Task statement: Pictures stay out of the copy. Retype exactly the lines below from the one with "Figure 7. Water" through the one with "Fig. 8 Morphological".

Available data:
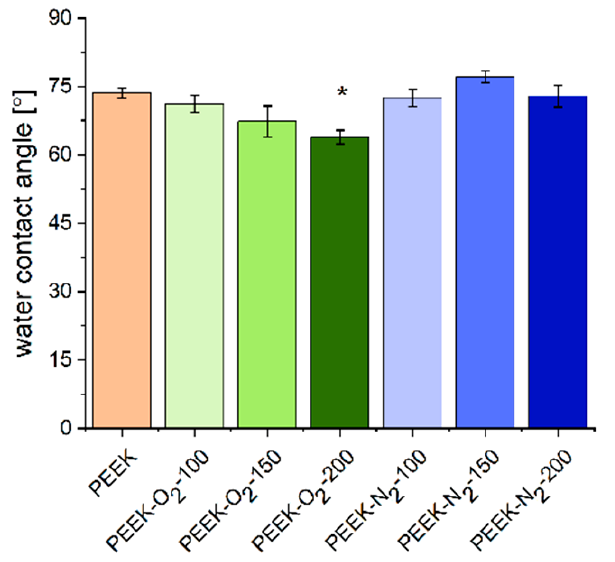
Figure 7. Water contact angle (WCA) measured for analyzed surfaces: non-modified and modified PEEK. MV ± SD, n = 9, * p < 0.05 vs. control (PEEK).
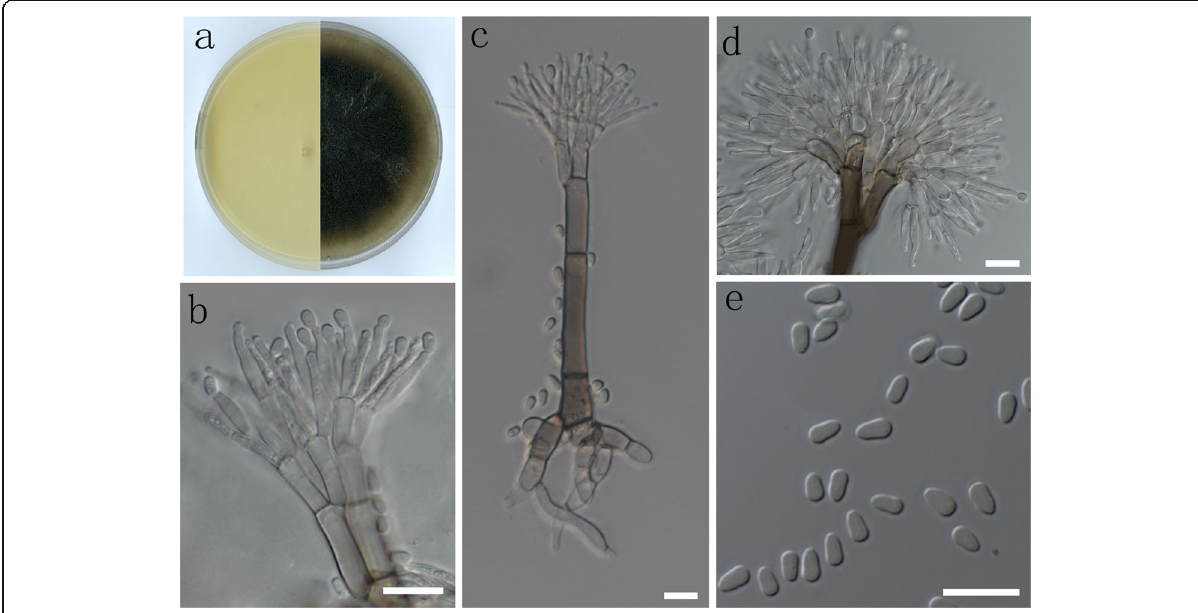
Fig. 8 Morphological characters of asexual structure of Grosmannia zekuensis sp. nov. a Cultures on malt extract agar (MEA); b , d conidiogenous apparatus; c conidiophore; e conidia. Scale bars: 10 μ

...

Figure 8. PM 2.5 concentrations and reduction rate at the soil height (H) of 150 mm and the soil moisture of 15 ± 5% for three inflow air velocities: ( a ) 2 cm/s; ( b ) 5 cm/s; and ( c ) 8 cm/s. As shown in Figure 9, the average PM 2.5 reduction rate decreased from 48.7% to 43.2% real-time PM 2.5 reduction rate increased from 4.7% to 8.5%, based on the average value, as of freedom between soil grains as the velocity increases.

Solution to this exercise:
Figure 7. Water contact angle (WCA) measured for analyzed surfaces: non-modified and modified PEEK. MV ± SD, n = 9, * p < 0.05 vs. control (PEEK).
Fig. 8 Morphological characters of asexual structure of Grosmannia zekuensis sp. nov. a Cultures on malt extract agar (MEA); b , d conidiogenous apparatus; c conidiophore; e conidia. Scale bars: 10 μ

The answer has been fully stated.